Spatial-temporal complexity of continental intraplate seismicity: insights from geodynamic modeling and implications for seismic hazard estimation

 

Qingsong Li1; Mian Liu2; Seth Stein3

 

1Lunar and Planetary Institute, USRA, Houston, TX 77058

2Dept. of Geological Sciences, University of Missouri, Columbia, MO 65211

3Dept. of Earth and Planetary Sciences, Northwestern University, Evanston, IL 60208

 

             Continental intraplate seismicity seems often episodic, clustered, and migrating. The observed seismicity shows both spatial clustering in seismic zones and scattering across large plate interiors; temporal clustering followed by long periods of quiescence; and migration of seismicity from one seismic zone to another. Here we explore the complex spatiotemporal patterns of intraplate seismicity using a 3D visco-elasto-plastic finite element model. The model simulates tectonic loading, crustal failure in earthquakes, and coseismic and postseismic stress evolution.
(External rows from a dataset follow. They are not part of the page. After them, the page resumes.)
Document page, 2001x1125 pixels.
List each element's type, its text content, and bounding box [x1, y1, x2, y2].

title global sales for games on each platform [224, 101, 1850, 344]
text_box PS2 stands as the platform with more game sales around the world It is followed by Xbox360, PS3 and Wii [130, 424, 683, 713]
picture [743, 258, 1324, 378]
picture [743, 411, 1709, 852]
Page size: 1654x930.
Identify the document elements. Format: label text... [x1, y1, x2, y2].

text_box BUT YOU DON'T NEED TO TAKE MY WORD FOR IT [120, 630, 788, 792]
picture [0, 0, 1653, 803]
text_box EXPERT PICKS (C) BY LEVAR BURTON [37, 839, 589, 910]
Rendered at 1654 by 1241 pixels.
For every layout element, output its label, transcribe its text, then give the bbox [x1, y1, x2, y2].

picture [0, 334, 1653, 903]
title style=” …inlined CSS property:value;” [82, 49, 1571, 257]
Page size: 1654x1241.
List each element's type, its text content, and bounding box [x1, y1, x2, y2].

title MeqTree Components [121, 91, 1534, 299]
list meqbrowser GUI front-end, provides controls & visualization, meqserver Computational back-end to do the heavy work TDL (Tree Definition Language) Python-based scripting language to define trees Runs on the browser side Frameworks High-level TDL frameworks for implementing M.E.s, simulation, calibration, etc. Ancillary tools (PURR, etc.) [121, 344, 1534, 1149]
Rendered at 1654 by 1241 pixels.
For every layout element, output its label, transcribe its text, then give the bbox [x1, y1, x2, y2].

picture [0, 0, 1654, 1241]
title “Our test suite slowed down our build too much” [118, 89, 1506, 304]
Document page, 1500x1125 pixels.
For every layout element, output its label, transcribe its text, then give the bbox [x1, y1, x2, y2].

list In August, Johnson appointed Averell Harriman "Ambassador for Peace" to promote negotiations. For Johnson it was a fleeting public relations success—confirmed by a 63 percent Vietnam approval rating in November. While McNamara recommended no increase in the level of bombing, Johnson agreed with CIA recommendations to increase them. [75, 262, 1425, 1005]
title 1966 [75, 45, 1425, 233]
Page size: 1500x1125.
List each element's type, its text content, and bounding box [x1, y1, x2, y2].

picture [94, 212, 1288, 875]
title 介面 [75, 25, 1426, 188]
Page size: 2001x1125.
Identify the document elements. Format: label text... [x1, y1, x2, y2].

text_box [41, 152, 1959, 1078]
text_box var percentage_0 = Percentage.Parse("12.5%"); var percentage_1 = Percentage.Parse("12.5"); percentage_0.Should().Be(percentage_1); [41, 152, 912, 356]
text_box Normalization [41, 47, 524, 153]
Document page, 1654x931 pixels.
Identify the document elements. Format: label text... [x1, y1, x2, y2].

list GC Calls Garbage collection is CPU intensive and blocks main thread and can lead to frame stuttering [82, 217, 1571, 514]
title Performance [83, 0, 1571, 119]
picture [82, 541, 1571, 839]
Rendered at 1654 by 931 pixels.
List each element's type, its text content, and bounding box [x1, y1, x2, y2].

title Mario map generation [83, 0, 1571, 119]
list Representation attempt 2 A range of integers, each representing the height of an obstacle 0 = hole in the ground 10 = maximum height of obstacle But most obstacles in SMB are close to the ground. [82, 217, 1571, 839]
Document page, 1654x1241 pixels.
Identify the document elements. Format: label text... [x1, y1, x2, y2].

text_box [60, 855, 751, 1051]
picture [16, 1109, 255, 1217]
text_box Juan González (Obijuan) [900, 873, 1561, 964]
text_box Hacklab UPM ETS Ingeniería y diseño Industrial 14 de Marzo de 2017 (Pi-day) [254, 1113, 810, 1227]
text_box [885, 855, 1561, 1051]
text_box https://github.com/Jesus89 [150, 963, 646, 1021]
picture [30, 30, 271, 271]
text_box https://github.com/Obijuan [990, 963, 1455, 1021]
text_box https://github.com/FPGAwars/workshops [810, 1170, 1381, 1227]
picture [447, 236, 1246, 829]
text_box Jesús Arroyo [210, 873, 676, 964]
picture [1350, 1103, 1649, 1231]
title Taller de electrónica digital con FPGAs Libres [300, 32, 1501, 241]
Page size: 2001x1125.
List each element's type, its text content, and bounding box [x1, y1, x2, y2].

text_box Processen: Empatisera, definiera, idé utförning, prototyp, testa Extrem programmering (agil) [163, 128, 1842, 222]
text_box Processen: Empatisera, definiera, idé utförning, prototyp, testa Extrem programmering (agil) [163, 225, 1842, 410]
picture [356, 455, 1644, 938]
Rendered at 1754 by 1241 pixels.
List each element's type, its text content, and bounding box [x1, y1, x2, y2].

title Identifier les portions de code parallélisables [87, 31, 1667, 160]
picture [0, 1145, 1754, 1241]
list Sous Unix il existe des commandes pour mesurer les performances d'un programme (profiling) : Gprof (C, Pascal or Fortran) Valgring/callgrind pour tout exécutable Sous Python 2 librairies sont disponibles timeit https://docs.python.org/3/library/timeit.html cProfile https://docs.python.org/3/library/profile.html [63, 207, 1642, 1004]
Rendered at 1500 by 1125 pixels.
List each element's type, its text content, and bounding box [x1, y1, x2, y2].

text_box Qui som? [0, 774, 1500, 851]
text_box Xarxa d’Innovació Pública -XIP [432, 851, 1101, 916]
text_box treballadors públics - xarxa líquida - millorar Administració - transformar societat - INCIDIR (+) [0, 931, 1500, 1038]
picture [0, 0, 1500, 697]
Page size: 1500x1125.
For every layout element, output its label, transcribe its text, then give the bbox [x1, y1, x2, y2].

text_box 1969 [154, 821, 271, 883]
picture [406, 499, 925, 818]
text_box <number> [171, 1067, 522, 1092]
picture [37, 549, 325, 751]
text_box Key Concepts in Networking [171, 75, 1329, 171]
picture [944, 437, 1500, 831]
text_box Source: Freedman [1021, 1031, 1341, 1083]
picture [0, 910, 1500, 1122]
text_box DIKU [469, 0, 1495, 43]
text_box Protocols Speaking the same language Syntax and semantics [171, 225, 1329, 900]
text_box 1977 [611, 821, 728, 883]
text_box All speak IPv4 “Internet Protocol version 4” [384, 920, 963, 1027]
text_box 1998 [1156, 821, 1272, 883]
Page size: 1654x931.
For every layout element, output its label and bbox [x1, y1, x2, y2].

For a laterally homogeneous lithosphere with randomly pre-specified perturbations of crustal strength, the model predicts various spatiotemporal patterns of seismicity at different timescales: spatial clustering in narrow belts and scattering across large regions over hundreds of years, connected seismic belts over thousands of years, and widely scattered seismicity over tens of thousands of years. The orientation of seismic belts coincides with the optimal failure directions associated with the assumed tectonic loading. Stress triggering and migration cause spatio-temporal clustering of earthquakes. When weak zones are included in the model the predicted seismicity initiates within the weak zones but then extends far beyond them. If a fault zone is weakened following a large earthquake, repeated large earthquakes can occur on the same fault zone even in the absence of strong tectonic loading. These complex spatial-temporal patterns of intraplate seismicity predicted in this simple model suggest that assessment of earthquake hazard based on the limited historic record may be biased toward overestimating the hazard in regions of recent large earthquakes and underestimating the hazard where seismicity has been low during the historic record.